Na quarta (30), Fernanda Moita observava sua casa no município de Utiel, um dos mais devastados pelo temporal. “Estamos destroçados”, afirma, com o olhar perdido. O rio que atravessa o lugar corre normalmente como um fio d’água, mas aquele dia cresceu mais de três metros e engoliu as casas construídas nas margens.
E assim, com o andar de baixo inundado, morreu Maria, a mãe de Fernanda, uma senhora de 83 anos com muitas dificuldades para caminhar.
“Liguei para a emergência para tirar meus pais daqui, mas me disseram que estavam recebendo muitas ligações. Liguei para todo mundo, mas ninguém apareceu. Ela estava como a água no pescoço, mas a deixaram morrer”, diz Fernanda, que viu como a mãe foi se apagando através de uma espécie de claraboia que conectava os dois andares. “Meu pai tentou fazer boca a boca para salvá-la, mas ela já estava morta.”
Maria não foi a única idosa que morreu em Utiel. Entre as seis vítimas desse município, a maioria eram pessoas entre 80 e 90 anos, segundo uma porta-voz municipal. Também em outras zonas afetadas os mais velhos foram as vítimas mais vulneráveis.
Quatro dias depois da tragédia ainda há centenas de desaparecidos que estão sendo achados dentro dos veículos arrastados pela torrente d’água, nas garagens, nas estradas, nas próprias casas. Alguns ainda vivos, mas conforme passam os dias o medo é que o número de mortos dispare.

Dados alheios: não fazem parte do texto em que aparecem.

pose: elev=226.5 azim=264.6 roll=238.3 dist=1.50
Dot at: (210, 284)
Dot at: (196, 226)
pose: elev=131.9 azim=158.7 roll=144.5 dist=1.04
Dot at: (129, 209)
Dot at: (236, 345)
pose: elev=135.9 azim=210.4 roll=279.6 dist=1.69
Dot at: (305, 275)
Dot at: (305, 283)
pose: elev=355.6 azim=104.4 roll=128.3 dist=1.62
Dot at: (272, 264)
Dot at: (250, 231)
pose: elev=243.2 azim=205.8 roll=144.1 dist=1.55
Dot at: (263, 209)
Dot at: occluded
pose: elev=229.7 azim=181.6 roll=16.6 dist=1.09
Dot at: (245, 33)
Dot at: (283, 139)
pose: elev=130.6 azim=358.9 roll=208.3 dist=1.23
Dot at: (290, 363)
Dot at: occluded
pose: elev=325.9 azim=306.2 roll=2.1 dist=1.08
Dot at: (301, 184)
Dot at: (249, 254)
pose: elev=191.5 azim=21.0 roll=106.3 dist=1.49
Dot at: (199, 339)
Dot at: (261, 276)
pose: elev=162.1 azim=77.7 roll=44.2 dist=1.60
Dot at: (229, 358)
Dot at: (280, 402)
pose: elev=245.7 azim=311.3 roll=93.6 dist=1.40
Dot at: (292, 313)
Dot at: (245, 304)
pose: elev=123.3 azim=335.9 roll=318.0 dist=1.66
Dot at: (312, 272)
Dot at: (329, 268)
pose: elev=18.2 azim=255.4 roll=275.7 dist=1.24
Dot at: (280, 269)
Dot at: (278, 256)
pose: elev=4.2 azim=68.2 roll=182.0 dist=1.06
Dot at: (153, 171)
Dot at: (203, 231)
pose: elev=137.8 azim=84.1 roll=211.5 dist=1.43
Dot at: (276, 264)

“Possivelmente, chegaremos a cem [mortos na cidade] devido às centenas e centenas de carros tombados em todo o município. Toda vez que um cão ou uma pá entra na lama, aparecem corpos”, disse Amparo Fort, prefeita de Chiva.
Com 17 mil habitantes, Chiva exemplifica o caos que se vive esses dias na região. À dor das perdas somam-se dezenas de milhares de pessoas ainda sem água potável, sem comida, sem eletricidade, sem sinal telefônico e, claro, sem internet. Voltaram ao século 19.
Ali, enviar um WhatsApp é um luxo, uma situação que multiplica a angústia porque há famílias inteiras que não conseguem entrar em contato entre si. Por fim, nesta sexta-feira (1º), o Exército foi destacado para reforçar a distribuição de mantimentos à população.
É difícil imaginar uma normalidade na região, nem quando chegará. Ainda há trechos de estradas obstruídos por carros e caminhões tombados.
O cenário não difere do de um filme de zumbis. Na quinta (31), num desses lugares bloqueados por veículos abandonados e destroçados, um homem, em busca do pai, descobriu que ele jazia morto num dos carros, e o silêncio se rompeu com um uivo de dor.